IL DIRETTORE GENERALE
Visto l'art. 48 del decreto-legge 30 settembre 2003 n. 269, recante
«Disposizioni urgenti per favorire lo sviluppo e per la correzione
dell'andamento dei conti pubblici», convertito, con modificazioni,
nella legge 24 novembre 2003 n. 326, che ha istituito l'Agenzia
italiana del farmaco;
Visto il decreto 20 settembre 2004 n. 245 del Ministro della
salute, di concerto con i Ministri della funzione pubblica e
dell'economia e delle finanze: «Regolamento recante norme
sull'organizzazione ed il funzionamento dell'Agenzia italiana del
farmaco, a norma dell'art. 48, comma 13, del decreto-legge 30
settembre 2003, n. 269, convertito, con modificazioni, dalla legge 24
novembre 2003, n. 326», cosi' come modificato dal decreto 29 marzo
2012 n. 53 del Ministro della salute, di concerto con i Ministri per
la pubblica amministrazione e la semplificazione e dell'economia e
delle finanze: «Modifica al regolamento e funzionamento dell'Agenzia
italiana del farmaco (AIFA), in attuazione dell'art. 17, comma 10,
del decreto-legge 6 luglio 2011, n. 98, convertito, con
modificazioni, dalla legge 15 luglio 2011, n. 111»;
Visti il regolamento di organizzazione, del funzionamento e
dell'ordinamento del personale e la nuova dotazione organica,
definitivamente adottati dal Consiglio di amministrazione dell'AIFA,
rispettivamente, con deliberazione 8 aprile 2016, n. 12, e con
deliberazione 3 febbraio 2016, n. 6, approvate ai sensi dell'art. 22
del decreto 20 settembre 2004, n. 245, del Ministro della salute di
concerto con il Ministro della funzione pubblica e il Ministro
dell'economia e delle finanze, della cui pubblicazione sul proprio
sito istituzionale e' stato dato avviso nella Gazzetta Ufficiale
della Repubblica italiana, Serie generale, n. 140 del 17 giugno 2016;
Visto il decreto del Ministro della salute del 17 novembre 2016,
vistato ai sensi dell'art. 5, comma 2, del decreto legislativo n.
123/2011 dall'Ufficio centrale del bilancio presso il Ministero della
salute in data 18 novembre 2016, al n. 1347, con cui e' stato
nominato direttore generale dell'Agenzia italiana del farmaco il
prof. Mario Melazzini;
Visto il decreto del Ministro della salute del 31 gennaio 2017,
vistato ai sensi dell'art. 5, comma 2, del decreto legislativo n.
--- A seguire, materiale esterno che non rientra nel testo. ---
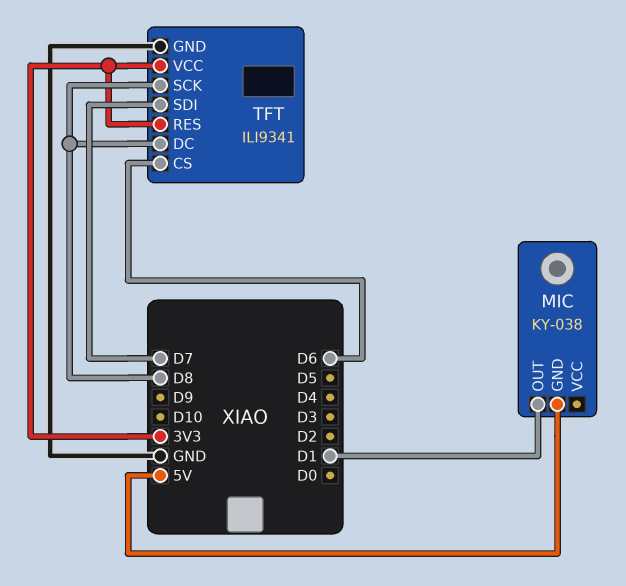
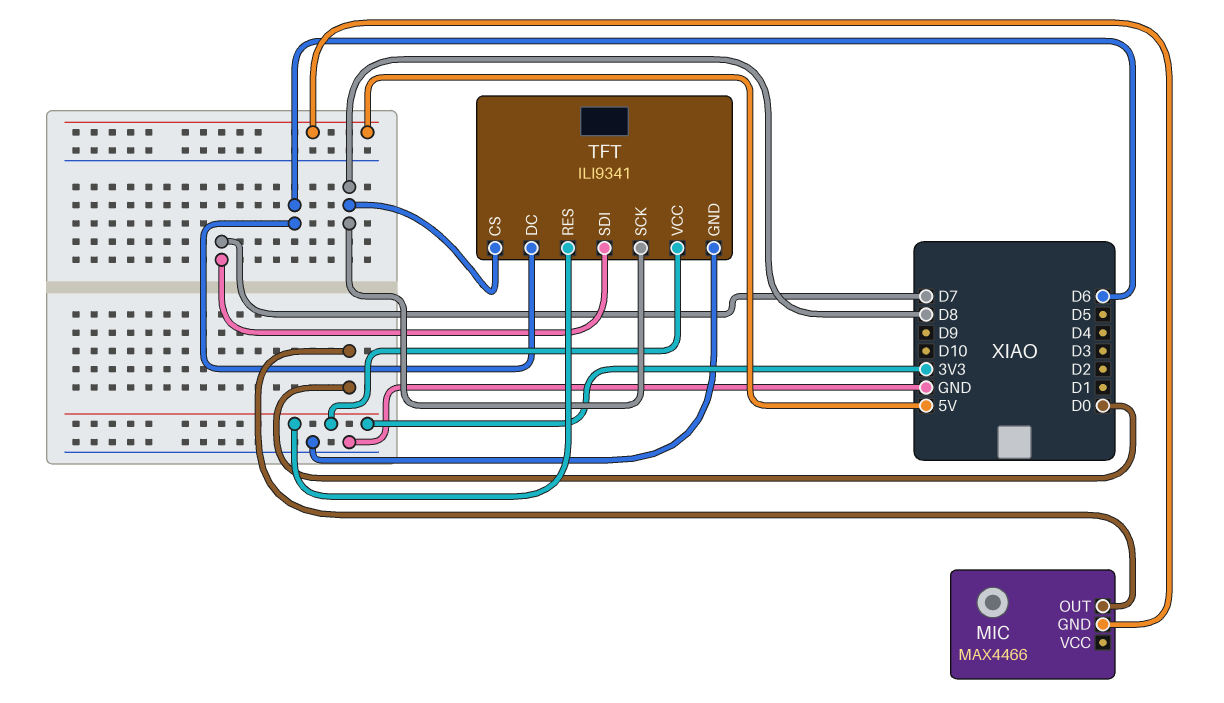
MIC: KY-038 -> MAX4466
MIC pin OUT: D1 -> D0
TFT pin CS: D6 -> D8
TFT pin DC: D8 -> D6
123/2011 dall'Ufficio centrale del bilancio presso il Ministero della
salute in data 6 febbraio 2017, al n. 141, con cui il prof. Mario
Melazzini e' stato confermato direttore generale dell'Agenzia
italiana del farmaco, ai sensi dell'art. 2, comma 160, del
decreto-legge 3 ottobre 2006, n. 262, convertito, con modificazioni,
dalla legge 24 novembre 2006, n. 286;
Vista la determinazione con cui la societa' Baxalta Innovations
GmbH ha ottenuto l'autorizzazione all'immissione in commercio del
medicinale «Protromplex TIM 3»;
Visto il parere della Commissione tecnico-scientifica che nella
seduta del 18 gennaio 2017, nell'ambito della revisione della
prescrizione dei farmaci contenenti complessi protrombinici a 3 e 4
fattori, ha manifestato la volonta' di uniformare la classe, il
regime di fornitura nonche' le condizioni e modalita' di impiego di
tali specialita' medicinali, prevedendo, quindi, la riclassificazione
del farmaco «Protromplex TIM 3», nella confezione con A.I.C. n.
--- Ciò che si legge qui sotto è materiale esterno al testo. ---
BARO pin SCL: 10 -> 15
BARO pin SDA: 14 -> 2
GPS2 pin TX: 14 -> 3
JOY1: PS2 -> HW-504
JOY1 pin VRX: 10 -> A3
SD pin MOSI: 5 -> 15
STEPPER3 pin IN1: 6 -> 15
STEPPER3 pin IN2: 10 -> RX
023288032, dalla classe A/RR/PT/PHT alla classe H/OSP;
Determina:
Art. 1
Classificazione ai fini della rimborsabilita'
La specialita' medicinale PROTROMPLEX TIM 3 e' classificata come
segue:
confezione:
«600 U.I./polvere e solvente per soluzione per infusione» 1
flacone di polvere da 600 U.I. + 1 flacone di solvente da 20 ml;
A.I.C. n. 023288032 (in base 10) 0Q6Q70 (in base 32);
Classe di rimborsabilita': «H».
Restano invariate le altre condizioni negoziali.